Eight prestigious Chinese medical experts claim that the cause of death of a 24-year-old Beijing man in November 2003, which was initially attributed to a SARS infection, was in fact an H5N1 bird flu infection, according to their letter published on Thursday in the New England Journal of Medicine.
China suffered from an outbreak of severe acute respiratory syndrome (SARS) in the early part of 2003.
But the letter did not specify when the medical experts performed the tests and when the man was proven to be infected with H5N1 bird flu. None of the eight scholars from well-known institutions, such as the State Key Laboratory of Pathogens and Biosecurity, and the Beijing Institute of Microbiology and Epidemiology, were available for comment on Friday.
Sources with the Ministry of Health told China Daily on Friday that they were still investigating into the case.
Roy Wadia, spokesman for the World Health Organization (WHO) Beijing office, told China Daily on Friday that it asked the ministry on Thursday evening to clarify the case.
"But no reply has been given yet," he said.
Genetic sequencing of H5N1 samples taken from the man found it could be a "mixed virus" with a lineage similar to the 1996 Guangdong goose virus, the researchers reported.
According to sources with the WHO, current outbreaks of the H5N1 virus were first recognized in early 2004.

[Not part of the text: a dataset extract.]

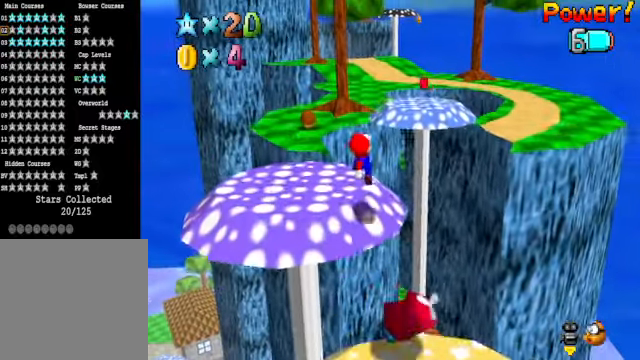
{"buttons": ["A"], "left_stick": "up-left", "right_stick": "center", "events": [[434, "A", "down"]]}
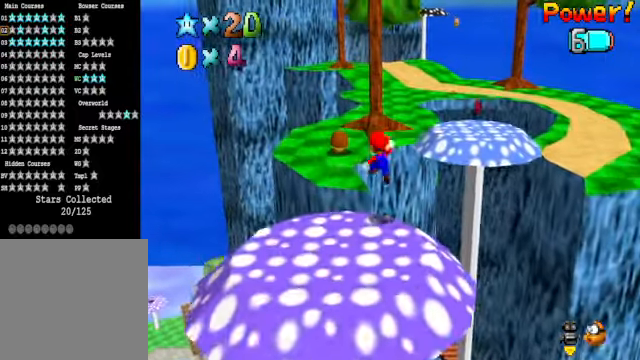
{"buttons": [], "left_stick": "up-left", "right_stick": "center", "events": [[300, "A", "up"]]}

In January 2004, Viet Nam identified H5N1 as the cause of human cases of severe respiratory disease with high fatality.
Before that, in 1997, human infections of H5N1 were reported in Hong Kong. Altogether 18 cases, including six fatalities, were reported in the first known instance of human infection with the virus.
In February 2003, two cases of H5N1 (one fatal) were confirmed in a Hong Kong family that had recently travelled to East China's Fujian Province.